State lawmakers took a pass last week on extending a one-year legal window that allowed survivors of child sex abuse to sue over decades-old allegations.
The Child Victims Act, enacted last year, opened up the time frame for victims of child sexual abuse to file lawsuits over claims that were previously barred from court due to the statute of limitations.
The legal window is set to close in August, but New York’s court system is no longer accepting CVA lawsuits under new restrictions spurred by the deadly coronavirus pandemic. The state’s court system has postponed all “nonessential” services and the CVA lawsuits were not listed as essential under an order from Lawrence Marks, the state’s chief administrative judge.
Those orders have effectively placed a hold on new litigation under the act, but the Legislature did not move to lengthen the so-called look-back window in the state budget, which is the keystone legislative package of the year in Albany and is often used as a vehicle for large non-fiscal policy measures.

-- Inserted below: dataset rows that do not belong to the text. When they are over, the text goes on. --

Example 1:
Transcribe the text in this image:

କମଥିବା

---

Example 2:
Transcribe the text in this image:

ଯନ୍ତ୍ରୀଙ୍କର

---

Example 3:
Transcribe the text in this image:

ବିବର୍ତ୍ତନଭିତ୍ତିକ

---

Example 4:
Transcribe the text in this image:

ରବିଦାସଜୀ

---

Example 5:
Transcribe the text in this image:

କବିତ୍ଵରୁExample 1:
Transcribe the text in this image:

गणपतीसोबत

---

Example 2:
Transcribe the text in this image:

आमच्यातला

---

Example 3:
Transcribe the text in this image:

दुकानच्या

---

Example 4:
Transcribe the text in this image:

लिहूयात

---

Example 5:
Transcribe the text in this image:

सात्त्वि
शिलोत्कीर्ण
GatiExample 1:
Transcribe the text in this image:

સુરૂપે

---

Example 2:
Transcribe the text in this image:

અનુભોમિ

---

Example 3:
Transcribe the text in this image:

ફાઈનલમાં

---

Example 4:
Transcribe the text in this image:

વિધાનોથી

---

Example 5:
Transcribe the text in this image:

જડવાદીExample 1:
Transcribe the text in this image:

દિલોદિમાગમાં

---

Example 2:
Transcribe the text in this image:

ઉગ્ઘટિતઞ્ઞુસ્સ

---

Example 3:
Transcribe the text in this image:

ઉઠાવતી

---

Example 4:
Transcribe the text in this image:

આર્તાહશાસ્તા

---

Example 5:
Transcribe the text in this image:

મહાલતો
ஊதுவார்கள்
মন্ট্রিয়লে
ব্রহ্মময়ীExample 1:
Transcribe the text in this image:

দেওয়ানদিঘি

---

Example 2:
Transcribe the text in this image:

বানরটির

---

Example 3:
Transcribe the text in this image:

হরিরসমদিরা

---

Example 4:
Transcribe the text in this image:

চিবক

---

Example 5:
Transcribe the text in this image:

The coronavirus crisis has upended normal business at the Capitol, but legislative leaders have said they need to continue their work in some fashion. It remains unclear whether legislators will greenlight an extension to the CVA later on this session.

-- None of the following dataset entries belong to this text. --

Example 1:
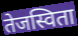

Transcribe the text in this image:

तेजस्विता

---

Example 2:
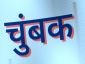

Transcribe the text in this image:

चुंबक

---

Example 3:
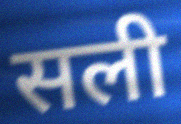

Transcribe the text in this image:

सली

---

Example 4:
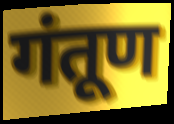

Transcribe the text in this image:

गंतूण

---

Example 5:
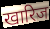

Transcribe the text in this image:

खारिजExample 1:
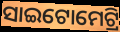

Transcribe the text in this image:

ସାଇଟୋମେଟ୍ରି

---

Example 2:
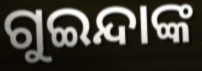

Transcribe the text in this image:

ଗୁଇନ୍ଦାଙ୍କ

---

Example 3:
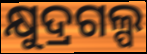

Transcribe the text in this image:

କ୍ଷୁଦ୍ରଗଲ୍ପ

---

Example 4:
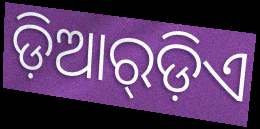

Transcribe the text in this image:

ଡ଼ିଆର୍‌ଡ଼ିଏ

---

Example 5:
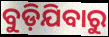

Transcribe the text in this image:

ବୁଡ଼ିଯିବାରୁ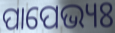
ପାପେଭ୍ୟଃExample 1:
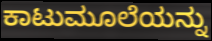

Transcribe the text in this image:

ಕಾಟುಮೂಲೆಯನ್ನು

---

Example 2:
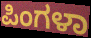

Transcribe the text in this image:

ಪಿಂಗಳಾ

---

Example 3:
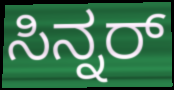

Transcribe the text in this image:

ಸಿನ್ನರ್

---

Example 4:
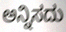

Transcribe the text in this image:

ಅನ್ನಿಸದು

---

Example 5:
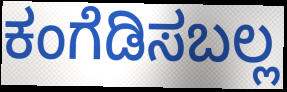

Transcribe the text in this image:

ಕಂಗೆಡಿಸಬಲ್ಲ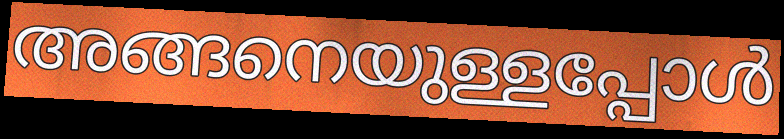
അങ്ങനെയുള്ളപ്പോൾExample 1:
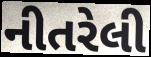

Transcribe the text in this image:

નીતરેલી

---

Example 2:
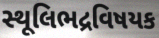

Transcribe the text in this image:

સ્થૂલિભદ્રવિષયક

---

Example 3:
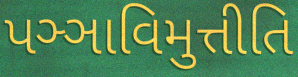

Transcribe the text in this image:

પઞ્ઞાવિમુત્તીતિ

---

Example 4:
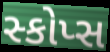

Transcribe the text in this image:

સ્કોપ્સ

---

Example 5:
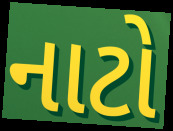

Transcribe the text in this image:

નાટો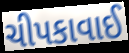
ચીપકાવાઈ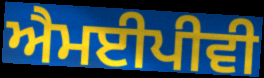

Cuomo last month paused the state’s statute of limitations through an executive order, tolling “any specific time limit for the commencement, filing, or service of any legal action, notice, motion, or other process or proceeding.”
Hoylman said some people believe the order would apply to the one-year legal window.

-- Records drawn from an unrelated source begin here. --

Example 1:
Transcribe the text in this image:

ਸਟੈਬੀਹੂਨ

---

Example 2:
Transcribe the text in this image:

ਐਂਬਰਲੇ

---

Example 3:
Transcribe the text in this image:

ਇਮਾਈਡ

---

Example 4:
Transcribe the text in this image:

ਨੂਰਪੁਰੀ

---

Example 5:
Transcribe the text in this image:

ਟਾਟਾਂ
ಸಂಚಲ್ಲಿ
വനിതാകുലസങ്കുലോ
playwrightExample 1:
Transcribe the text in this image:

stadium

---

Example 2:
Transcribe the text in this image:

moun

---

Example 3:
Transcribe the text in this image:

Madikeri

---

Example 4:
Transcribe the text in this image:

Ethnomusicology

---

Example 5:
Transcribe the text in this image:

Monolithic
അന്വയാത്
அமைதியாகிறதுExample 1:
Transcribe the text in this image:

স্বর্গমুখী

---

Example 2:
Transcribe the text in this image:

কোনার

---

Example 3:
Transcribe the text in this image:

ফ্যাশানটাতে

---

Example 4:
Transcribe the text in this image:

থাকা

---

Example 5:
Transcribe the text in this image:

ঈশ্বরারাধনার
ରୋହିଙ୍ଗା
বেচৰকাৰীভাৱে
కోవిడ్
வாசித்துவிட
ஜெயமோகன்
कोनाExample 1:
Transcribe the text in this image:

But he argued the executive order is unclear in regard to the CVA. Even if the order does apply, he said, it could become a legal question that defendants try to use to their advantage in court.
“It wasn’t written with the [CVA] in mind, specifically,” said Hoylman, who has argued the order effectively ended the CVA look back window.
For the Marsh Law Firm, which represents about 700 people with potential CVA claims, of which some 150 to 200 have actually sued, the pandemic is especially frustrating because a long stay on CVA cases in New York City was lifted in February, just before the crisis struck. Discovery was set to move forward quickly, but is now on hold for 90 days, said Jennifer Freeman, senior counsel at the firm.
James Marsh, a partner at the firm, said the firm believes that Cuomo’s tolling of statutes of limitations has extended the deadline to file cases through Sept. 14, from Aug. 14, and said subsequent tolling could push it out further. Still, Freeman said she believes legislators still need to act to extend the CVA window into 2021, saying other states have longer time frames to sue.
While one defendant, Rockefeller University, is engaged in settlement talks, others are holding off, Freeman said.
Even with lawyer advertising and press coverage of the CVA, many potential plaintiffs still haven’t learned about the law or decided to come forward, she added. The pandemic has been a particularly hard time for many of them, causing them to “retreat internally” instead of deciding to come forward with their stories.
In the meantime, she said, health risks are mounting for the firm’s aging CVA clients, one of whom has already died and another of whom has a stage-four cancer.